Detalhes do problema:
Reescreva o trecho da notícia sobre planos de saúde que vai de "Os planos de saúde venceram" até "registrado na Anvisa.", trocando o nome "2ª Seção" por "Segunda Seção".

Texto apresentado:
Planos de saúde vencem no STJ disputa sobre medicamentos.

Os planos de saúde venceram ontem uma importante disputa no Superior Tribunal de Justiça (STJ). A 2ª Seção definiu, por meio de recursos repetitivos, que as operadoras não são obrigadas a fornecer medicamentos não registrados na Agência Nacional de Vigilância Sanitária (Anvisa).

A decisão foi unânime, seguindo o voto do relator, ministro Moura Ribeiro. O entendimento, segundo o magistrado, vale tanto para medicamentos nacionais quanto para importados. A informação, porém, ficará restrita a seu voto. Os integrantes da 2ª Seção decidiram não incluí-la na tese.

O tema foi julgado por meio de dois recursos. Em um deles, a Amil Assistência Médica Internacional recorreu à 2ª Seção após decisão que determinou o fornecimento de medicamento para hepatite C não registrado na Anvisa.

O outro também envolve a Amil e uma paciente que, depois de cinco anos de tratamento de câncer de pâncreas, teve os medicamentos trocados por causa dos efeitos colaterais. O médico responsável prescreveu uma combinação de um remédio aprovado pela Anvisa e outro que, na época em que a ação foi proposta, ainda não havia sido aprovado.

No julgamento, os advogados de pacientes citaram a necessidade de combinar alguns valores como a livre iniciativa e a defesa do consumidor, além do direito à saúde e à dignidade humana.

Os representantes de planos de saúde, por sua vez, falaram sobre a “equação econômico-financeira” que é repassada ao consumidor final. Hoje, o preço dos planos de saúde não inclui previsão para esses medicamentos, segundo as alegações.

A decisão, nos casos concretos, deu provimento parcial aos pedidos da Amil. É que, durante a tramitação dos processos, os medicamentos foram registrados na Anvisa. Por isso, apesar da tese, teriam que ser fornecidos. Em um dos processos, havia um medicamento com custo unitário de R$ 490 mil, segundo a advogada da Amil, Janaína Carvalho, sócia do escritório Eduardo Antônio Lucho Ferrão Advogados Associados.

A decisão já era esperada, segundo o advogado Rodrigo Araújo, do escritório Araújo Conforti Jonhsson Advogados. Havia, até o fim de 2016, entendimento contrário aos planos de saúde nos tribunais de justiça, que começou a ser alterado no ano seguinte com o julgamento pelo STJ de recursos isolados.

Dados fornecidos:
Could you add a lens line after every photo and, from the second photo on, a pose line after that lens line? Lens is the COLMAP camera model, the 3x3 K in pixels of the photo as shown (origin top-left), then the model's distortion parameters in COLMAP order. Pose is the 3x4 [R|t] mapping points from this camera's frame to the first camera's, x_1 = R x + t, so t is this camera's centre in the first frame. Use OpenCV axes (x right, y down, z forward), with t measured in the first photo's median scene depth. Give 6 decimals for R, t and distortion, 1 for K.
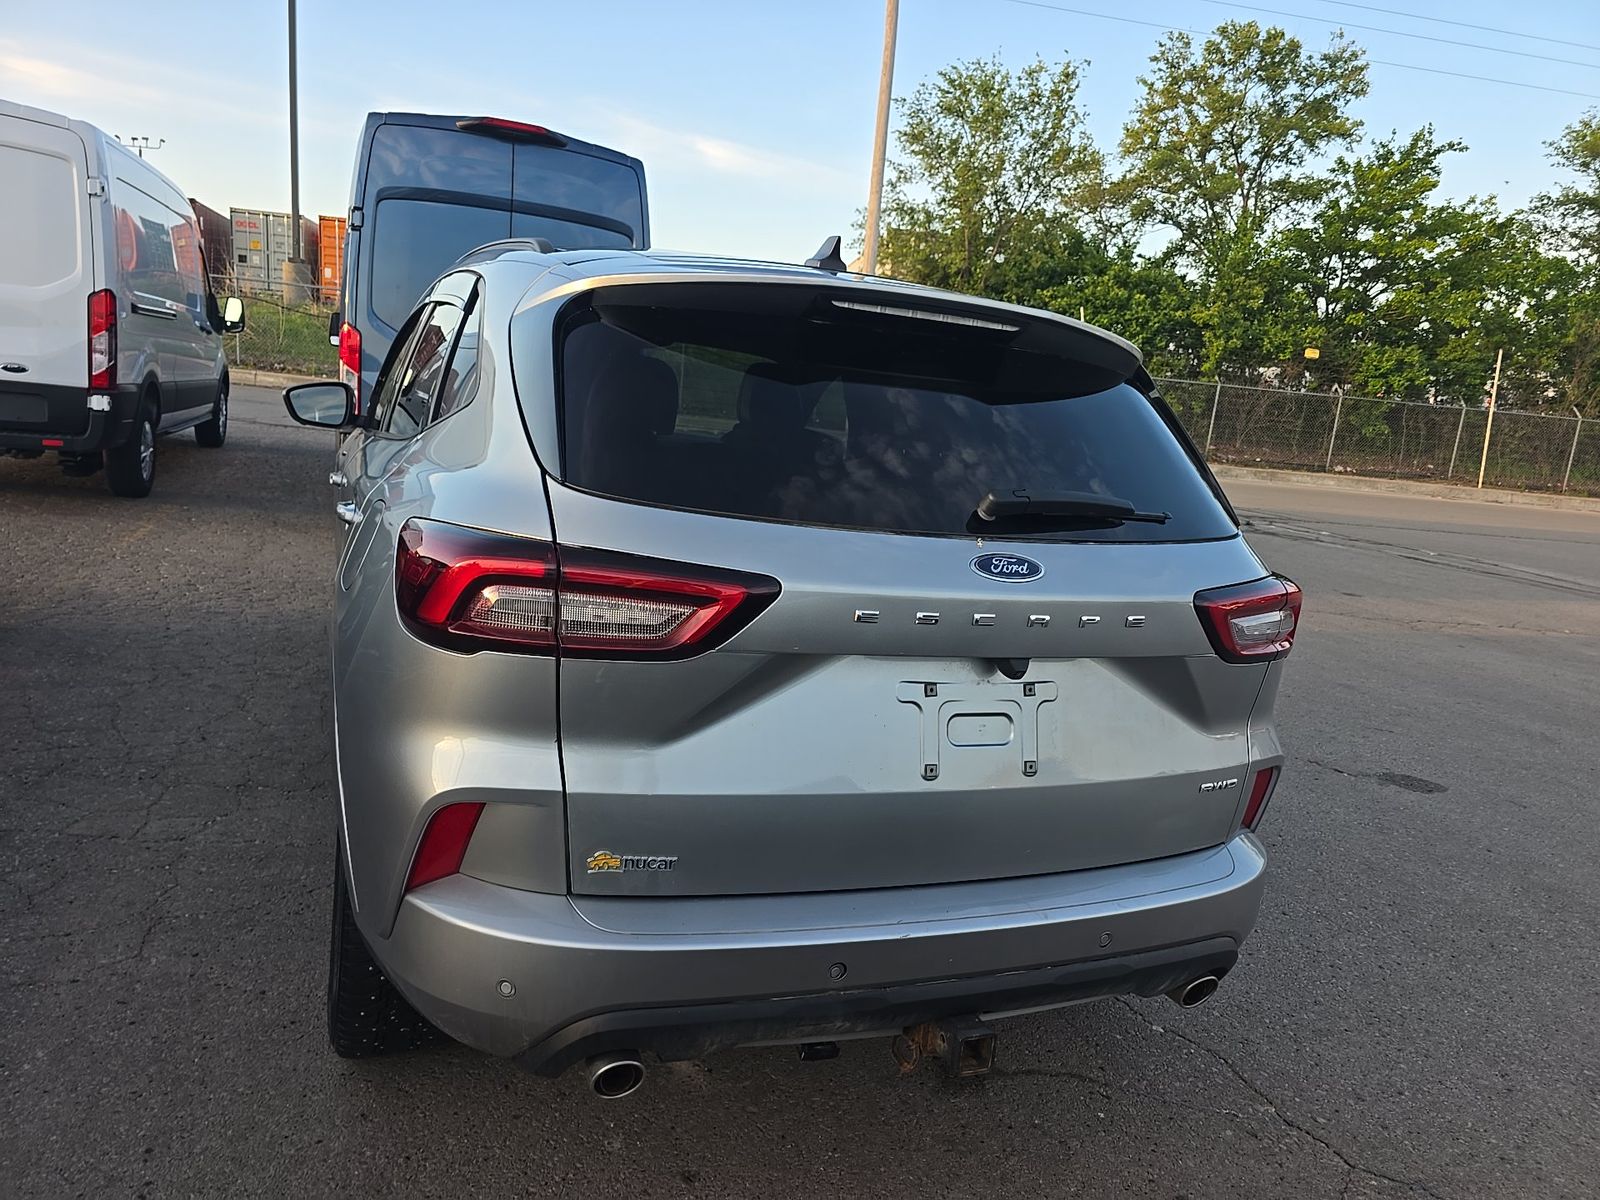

Resposta do problema:
Os planos de saúde venceram ontem uma importante disputa no Superior Tribunal de Justiça (STJ). A Segunda Seção definiu, por meio de recursos repetitivos, que as operadoras não são obrigadas a fornecer medicamentos não registrados na Agência Nacional de Vigilância Sanitária (Anvisa).

A decisão foi unânime, seguindo o voto do relator, ministro Moura Ribeiro. O entendimento, segundo o magistrado, vale tanto para medicamentos nacionais quanto para importados. A informação, porém, ficará restrita a seu voto. Os integrantes da Segunda Seção decidiram não incluí-la na tese.

O tema foi julgado por meio de dois recursos. Em um deles, a Amil Assistência Médica Internacional recorreu à Segunda Seção após decisão que determinou o fornecimento de medicamento para hepatite C não registrado na Anvisa.